Here is my simple SSIS process built to load a dimension table (Locations). Location table contains a parent/child structure based on Nested sets (LEFT,RIGHT, LEVEL fields). So, Insert process works as well as update process.
However, I need to fill a calculated column (PARENT_ID) in order to store the parent relationship.
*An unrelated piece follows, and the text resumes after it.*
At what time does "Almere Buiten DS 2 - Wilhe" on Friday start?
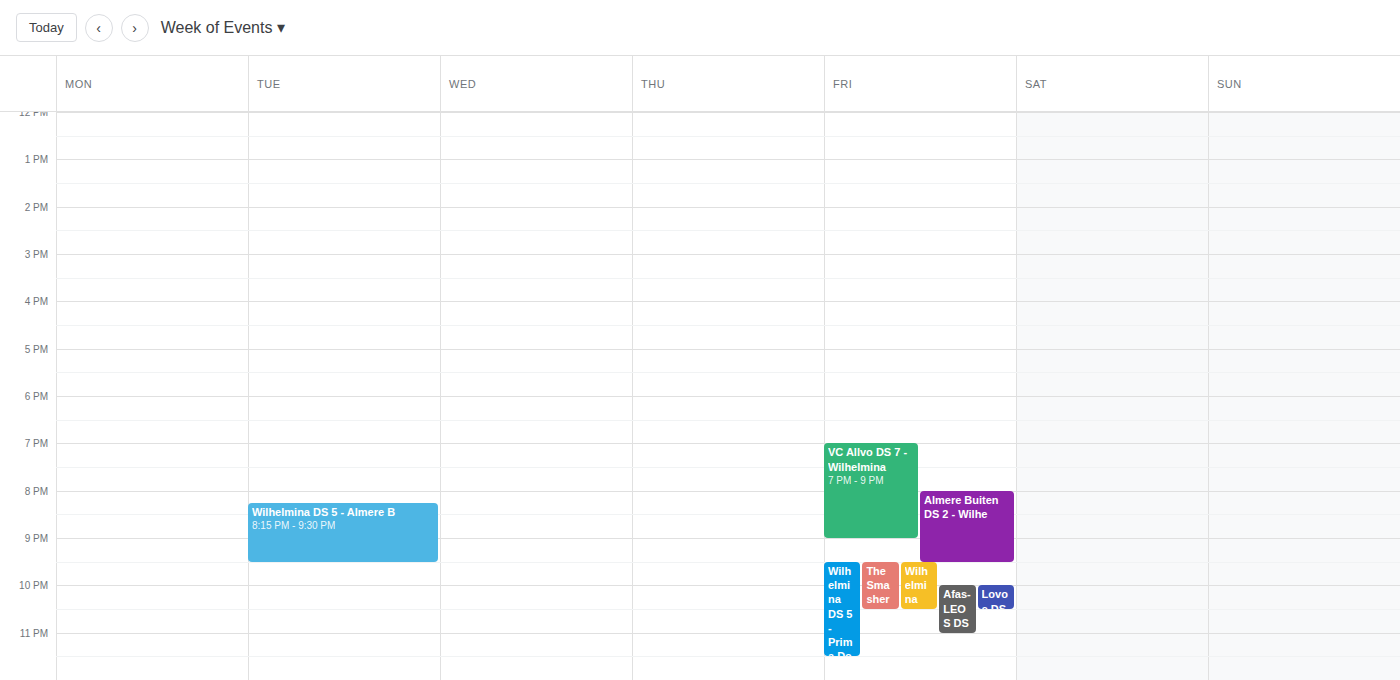
8:00 PM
So, for each row I need to use (LEFT, RIGHT and LEVEL columns) in a SQL statement to find the PARENT_ID value).
This is table structure of the source table :
So what is the best way to populate my parent_id column during loading process ? Should I build a dedicated data flow to this process ?
Can I use a SQL statement in a Derived column component to find the parent_id value ?
EDIT : Here is my SQL query to update my parent/child structure (parent_id field).
UPDATE
L1
SET L1.[PARENT_ID] = (
SELECT TOP 1 L2.ID
FROM [DW].[DimLocation] L2
WHERE L2.[TREE_LEFT_VALUE] < L1.[TREE_LEFT_VALUE] AND L2.[TREE_RIGHT_VALUE] > L1.[TREE_RIGHT_VALUE]
ORDER BY L2.[TREE_RIGHT_VALUE]-L1.[TREE_RIGHT_VALUE] ASC)
FROM [DW].[DimLocation] L1
WHERE [TREE_LEFT_VALUE] > 1
EDIT 2: Here is a diagram to represent a Nested Set structure and how to represent it in a database.
So, each node contains TREE_LEFT_VALUE
and TREE_RIGHT_VALUE
values that respectively bound their childs TREE_LEFT_VALUE
/TREE_RIGHT_VALUE
values.
It's made to find in a simple query all children of a specified node. For example if I want all children of the "ROOT 1" node, i need to query all nodes where TREE_LEFT_VALUE
is more than 2 and TREE_RIGHT_VALUE
less than 5.
Because I need to use parent_id structure in my datawarehouse (SSAS project to build an OLAP cube), I need to update a PARENT_ID field by adding the parent node ID. So, I need to query the parent node ID by using TREE_LEFT_VALUE
and TREE_RIGHT_VALUE
fields then to use the result in a update statement.
It works fine, but is there a more efficient way to do that ?
Thanks,
If the column is nullable, I would update it with a SQL task after your data flow. This will insure that all possible parent rows are inserted before you try to find the parentid - also, it will keep the process set based, rather than trying to do it with a lookup in a dataflow task.